Exercise directions »
Set down the records again. Every word and mark must match exactly.

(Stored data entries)

○ ○ ○

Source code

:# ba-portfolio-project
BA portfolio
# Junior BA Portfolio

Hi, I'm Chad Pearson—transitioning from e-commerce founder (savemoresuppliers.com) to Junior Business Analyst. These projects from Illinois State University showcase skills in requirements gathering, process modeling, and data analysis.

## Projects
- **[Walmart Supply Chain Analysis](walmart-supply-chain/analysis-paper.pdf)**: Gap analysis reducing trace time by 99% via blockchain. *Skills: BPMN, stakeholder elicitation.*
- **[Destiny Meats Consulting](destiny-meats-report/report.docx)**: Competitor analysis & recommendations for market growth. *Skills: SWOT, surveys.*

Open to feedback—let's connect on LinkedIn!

○ ○ ○

Solution for this exercise »
Source code

:# ba-portfolio-project
BA portfolio
# Junior BA Portfolio

Hi, I'm Chad Pearson—transitioning from e-commerce founder (savemoresuppliers.com) to Junior Business Analyst. These projects from Illinois State University showcase skills in requirements gathering, process modeling, and data analysis.

## Projects
- **[Walmart Supply Chain Analysis](walmart-supply-chain/analysis-paper.pdf)**: Gap analysis reducing trace time by 99% via blockchain. *Skills: BPMN, stakeholder elicitation.*
- **[Destiny Meats Consulting](destiny-meats-report/report.docx)**: Competitor analysis & recommendations for market growth. *Skills: SWOT, surveys.*

Open to feedback—let's connect on LinkedIn!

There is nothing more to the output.